A church that can repent
can become true and living.

This is not a demand for the Church's dissolution. It is the opposite. It is a plea for the Church to become what it claims to be: the body of Christ, a light to the nations, a house of truth. Institutions, like individuals, can repent. And when they do, the Lord is quick to forgive.

"Could we become a 'true and living church' with which the Lord would be pleased collectively? This was always His hope for us. That we would abide in Him and He in us."

Peter Morkel, Mapleton, Utah, March 2026
The Promise

The Lord's door
is still open.

People are leaving in droves, not because the gospel is false, but because they learned to love the gospel and the institution no longer reflects it. They leave because the Book of Mormon taught them what Christ looks like, and they do not see Him in the institution's legalism, wealth, and silence.

__Stored records__:
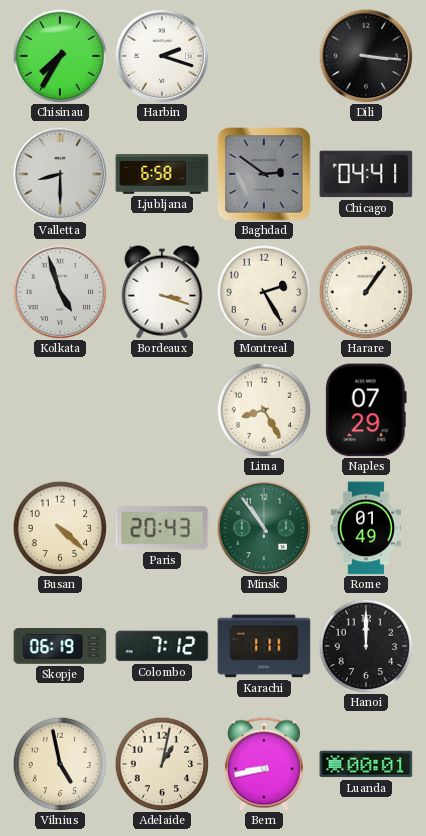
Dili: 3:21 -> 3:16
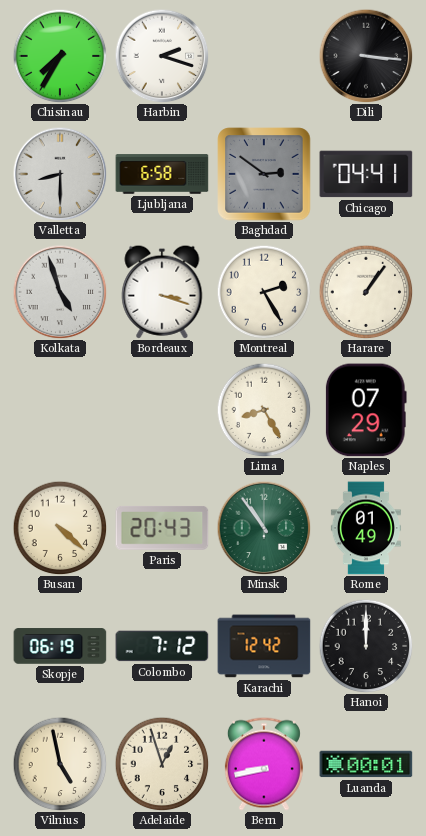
Karachi: 1:11 -> 12:42
Adelaide: 1:02 -> 12:57
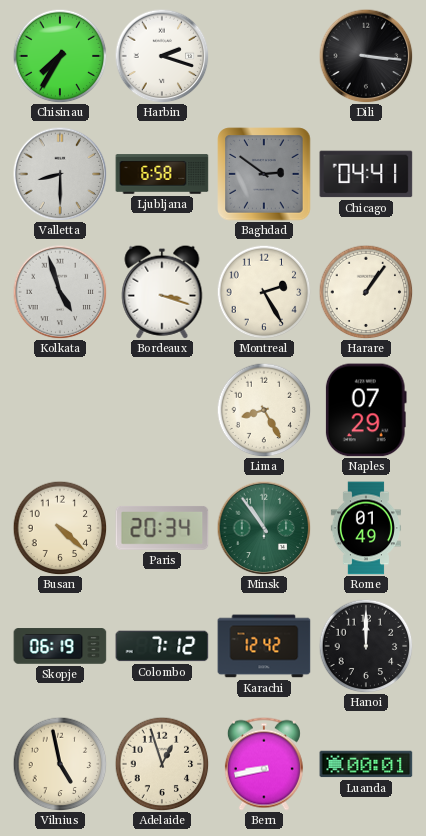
Paris: 20:43 -> 20:34
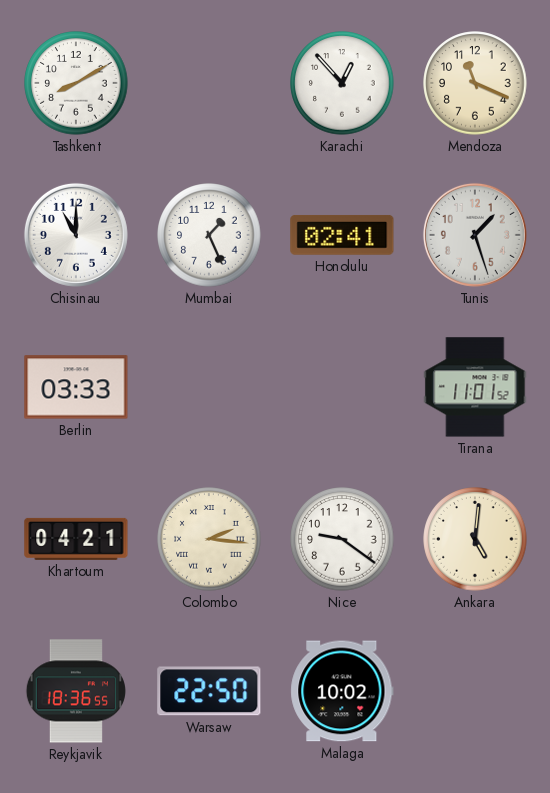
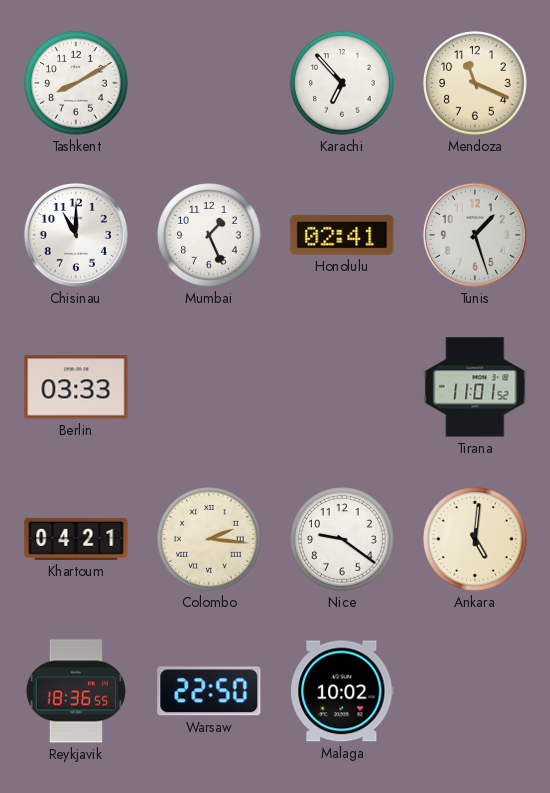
Karachi: 12:53 -> 6:53
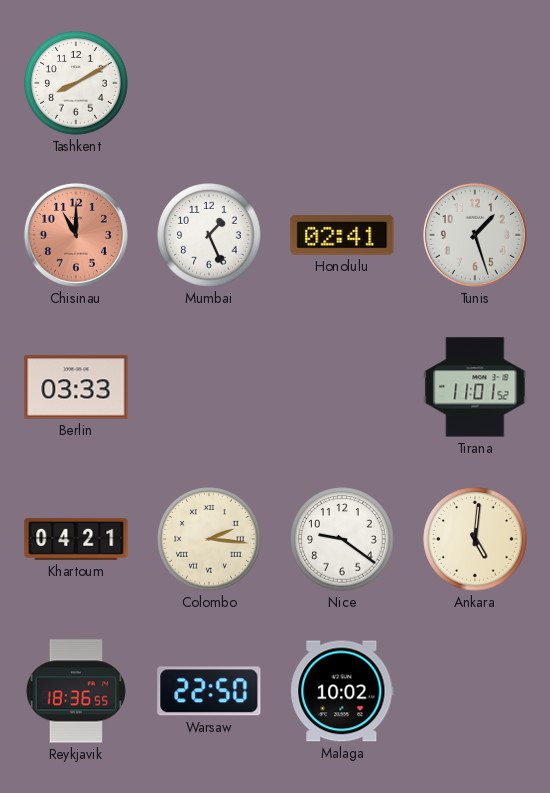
Karachi: 6:53 -> none
Mendoza: 11:19 -> none
Chisinau dial: white -> salmon
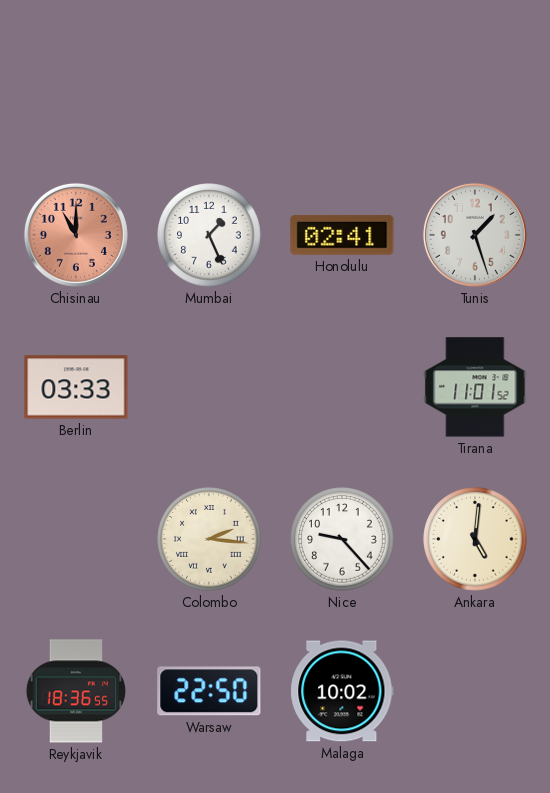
Tashkent: 8:10 -> none
Khartoum: 04:21 -> none
Nice: 9:21 -> 9:23
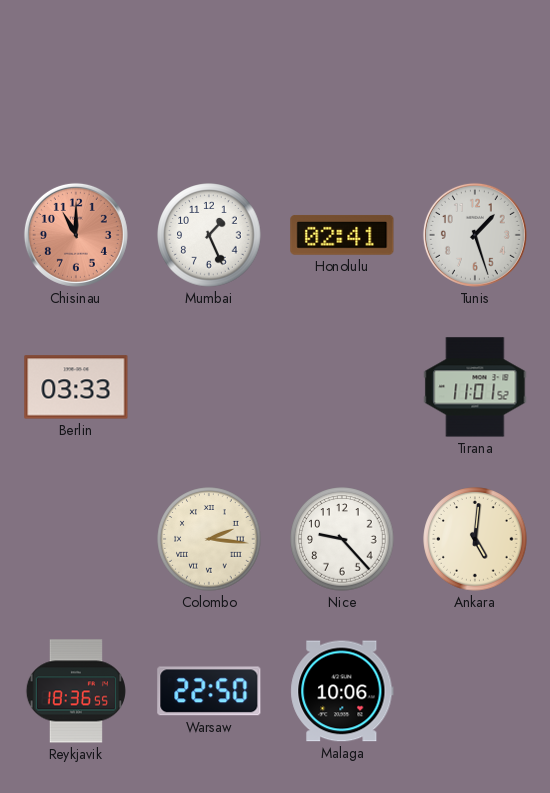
Malaga: 10:02 -> 10:06
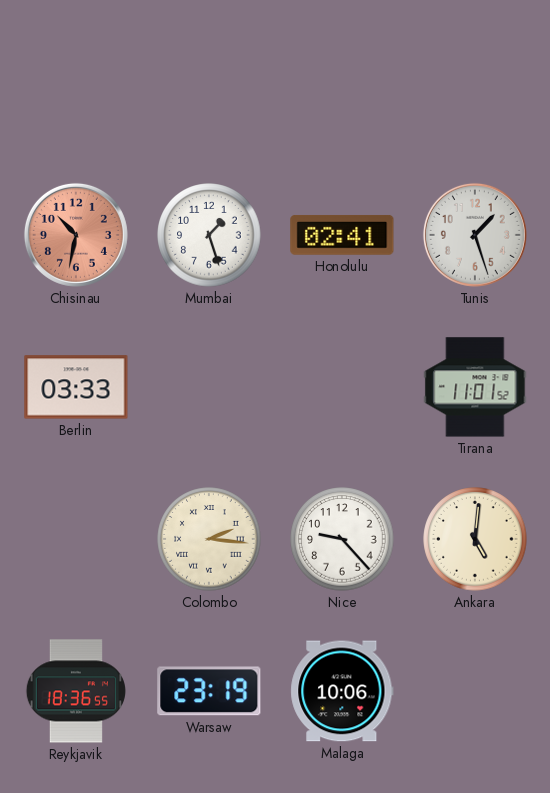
Chisinau: 11:00 -> 10:32
Mumbai: 1:26 -> 1:27
Warsaw: 22:50 -> 23:19
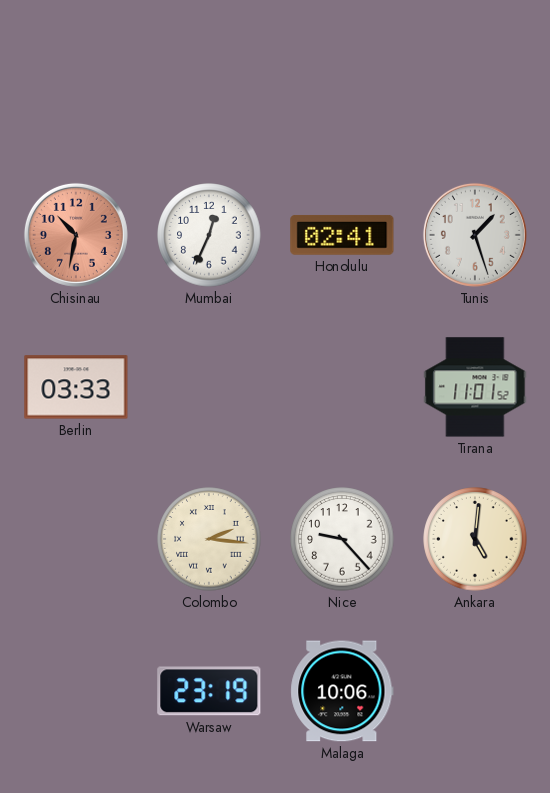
Mumbai: 1:27 -> 12:34
Reykjavik: 18:36 -> none
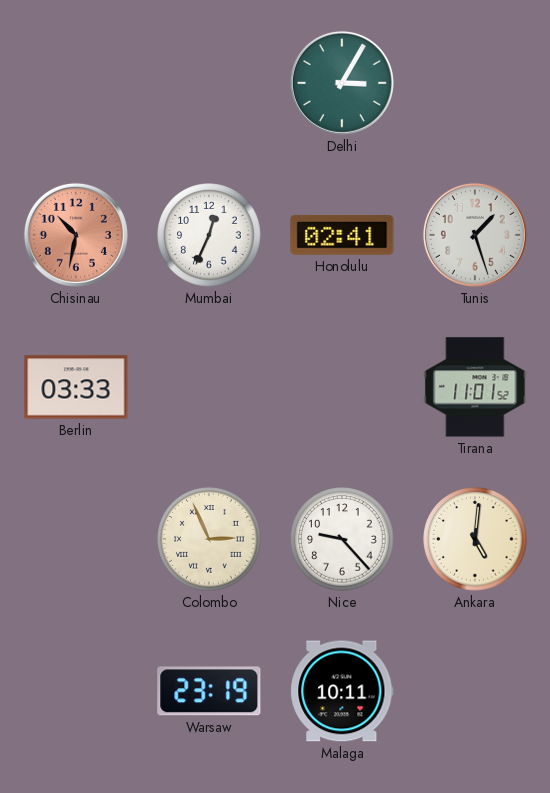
Delhi: none -> 3:05
Colombo: 2:16 -> 2:56
Malaga: 10:06 -> 10:11
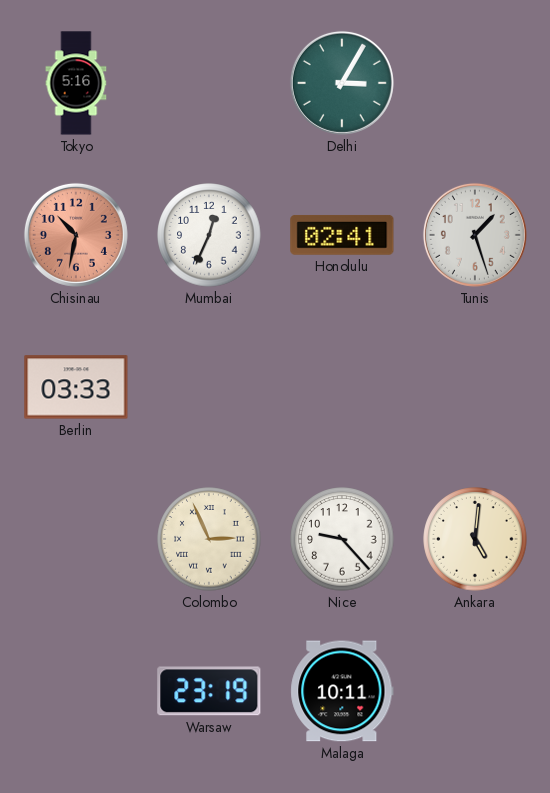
Tokyo: none -> 5:16
Tirana: 11:01 -> none
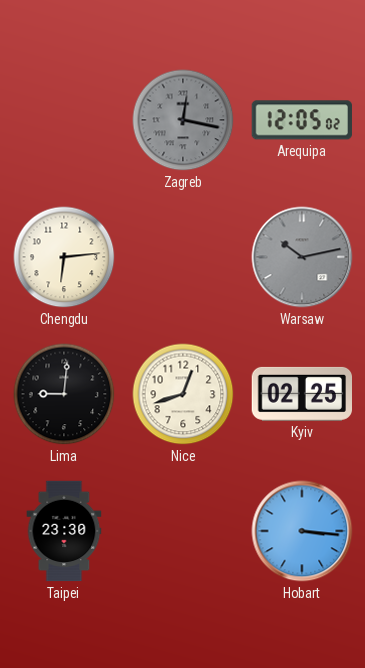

__Work to complete__:
Reproduce word for word the passage on a church that can repent, everything from "This is not" down to "is still open.".

__Reply to the exercise__:
This is not a demand for the Church's dissolution. It is the opposite. It is a plea for the Church to become what it claims to be: the body of Christ, a light to the nations, a house of truth. Institutions, like individuals, can repent. And when they do, the Lord is quick to forgive.

"Could we become a 'true and living church' with which the Lord would be pleased collectively? This was always His hope for us. That we would abide in Him and He in us."

Peter Morkel, Mapleton, Utah, March 2026
The Promise

The Lord's door
is still open.